Llegó el primer juicio de Lesa HumanidadProcesos judiciales contra los militares de la última dictadura cívico militar por violaciones a los DDHH, iniciados a partir del gobierno del presidente Néstor Kirchner en 2003. en Santiago del Estero por el asesinato del compañero Cecilio Kamenetzky. Tenía dieciocho años y era estudiante de Abogacía. Conmovedor y emocionante. Mi primer juicio como abogada querellante representando a la Asociación por la Memoria, la Verdad y la Justicia de familiares de detenidos desaparecidos y ex presos políticos de Santiago del Estero.

Llegar a la instancia judicial y poner en cuestión el relato hegemónico de la historia reciente sostenido por más de treinta años fue y es un acto de indudable justicia. Vinieron los testimonios de lxs sobrevivientes. Ellos hicieron presentes las vidas de miles de compañerxs cuyos nombres danzaban hasta ese momento escondidxs en ese tremendo 30.000.

Todas esas memorias que por fin son nuestras y todos los testimonios escuchados y vistos -llenos de historia, conmovedores, valientes y seguirían los adjetivos- calaron en las profundidades de mi ser un instante, un acto tremendamente humano descripto en la sala de audiencia por Héctor Orlando Galván, Tito, en ese juicio por Cecilio, y por todos. Tito fue secuestrado en Santiago del Estero y traído clandestinamente a Tucumán. Pasó por dos centros de detención, el llamado Reformatorio y Arsenales. Allí, según contó, se encontró con otros compañeros de Santiago del Estero. No voy a describir el contexto de un centro clandestino que ya está hecho en las páginas del oprobio de la historia de nuestra patria. 

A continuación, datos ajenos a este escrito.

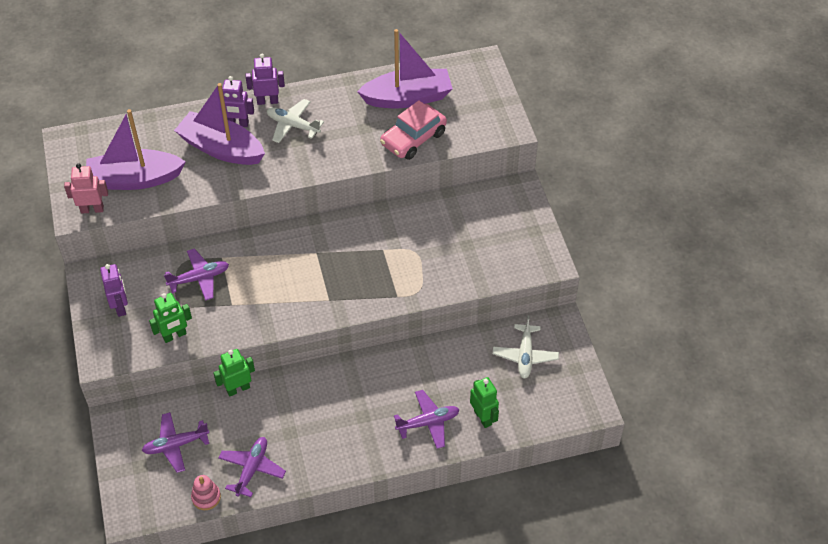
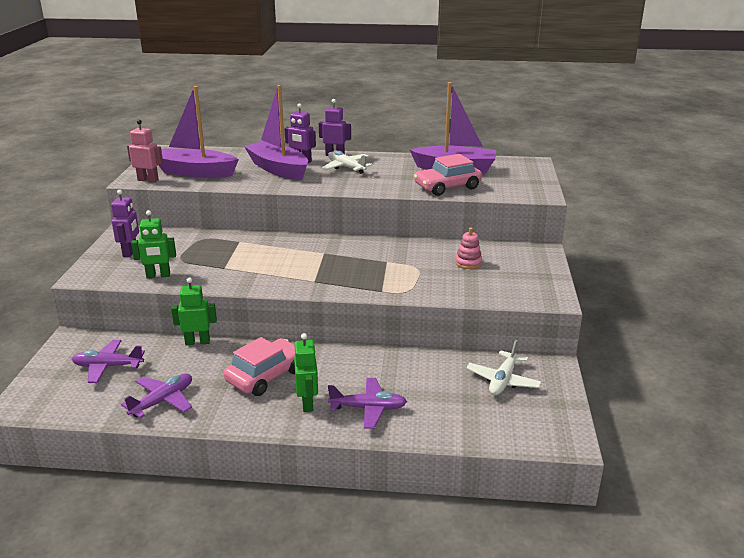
camera: 20 degrees right, 25 degrees down
purple plane [164,248,229,301] -> none
pink stacking toy [191,475,221,510] -> pink stacking toy moved to [455,228,482,269]
green robot [470,377,499,428] -> green robot moved to [294,333,318,412]
none -> pink car [224,337,295,396]

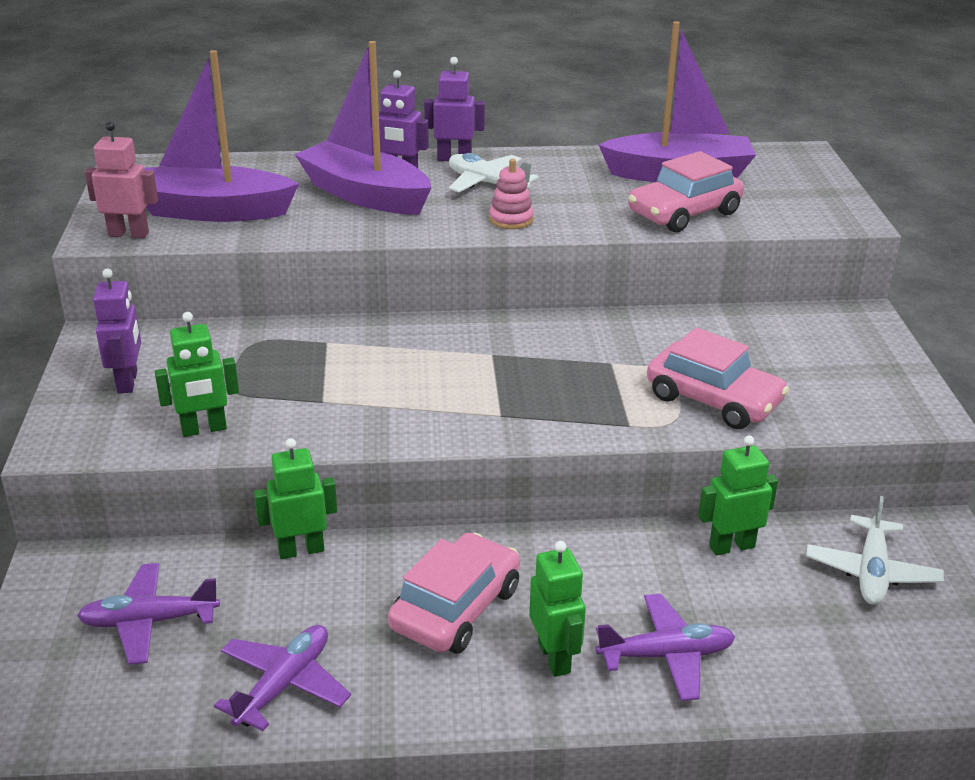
camera: 10 degrees left, 5 degrees up
pink stacking toy [455,228,482,269] -> pink stacking toy moved to [489,159,534,229]
none -> pink car [647,328,789,429]
none -> green robot [698,436,778,555]

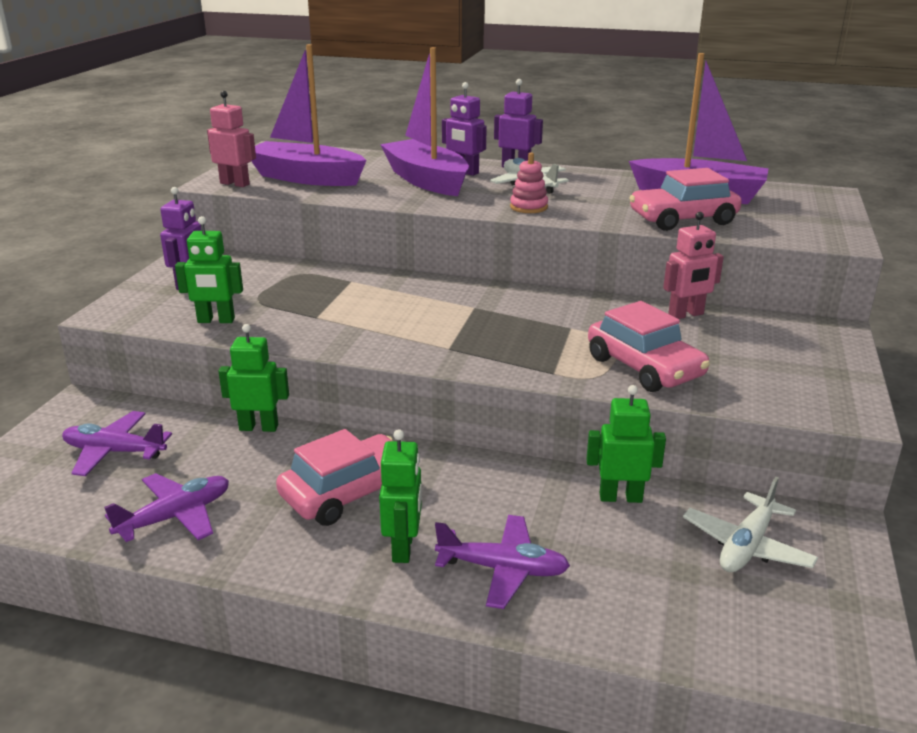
camera: 20 degrees right, 5 degrees down
none -> pink robot [663,212,724,319]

Me detengo en un instante del largo testimonio de Tito, cuando describió que vio a Hugo Concha, otro detenido desaparecido. Estaba haciendo el servicio militar cuando lo secuestraron y, por ser soldado, sufrió peor que otros las punzadas del odio. En ese lugar, además de todo pasaban hambre, mucha hambre. Tito, un día, vio pasar al soldado Concha como ranita y semi desnudo, como acostumbraban a tenerlo sus captores para recoger pan que habían puesto en el medio del pasillo. Entonces, le arrojó un pedazo a Tito y comenzaron a comer con el hambre de cinco días. Pero los sorprendieron y ese acto, ese simple y vital acto de comer, les significó un tremendo castigo: una furibunda paliza. Al parecer el pan debía ser visto, no comido. Parte de la tortura permanente.

Ese instante narrado por Tito, del soldado Concha semi desnudo y agazapado como una ranita para ir en busca del pan y arrojarle a su compañero para calmar el hambre de varios días, en ese lugar -la nada misma-, reducidos a la mínima expresión humana, me pareció la muestra más acabada de qué clase de gente persiguió el terrorismo de Estado. Ese gesto solidario en medio de esa tremenda oscuridad es la mejor expresión de la condición humana: la solidaridad, el otro. Nunca soy de poner a ningún humano en una estatua, no creo en los héroes impolutos pero el soldado Concha en ese instante, agazapado, como una ranita, lo fue. Y es por eso que decimos “no nos han vencido”. El soldado Concha es 30.000.

A mis amadxs hijxs, a mi compañero, a Gustavo, mi sobrino, autor de la ilustración inspirada en la lectura del texto, por acompañar y ser parte nuestra desde siempre. 

Cada letra, cada palabra dicha es mi legado para Antü, Ema y Luna, mis nietxs.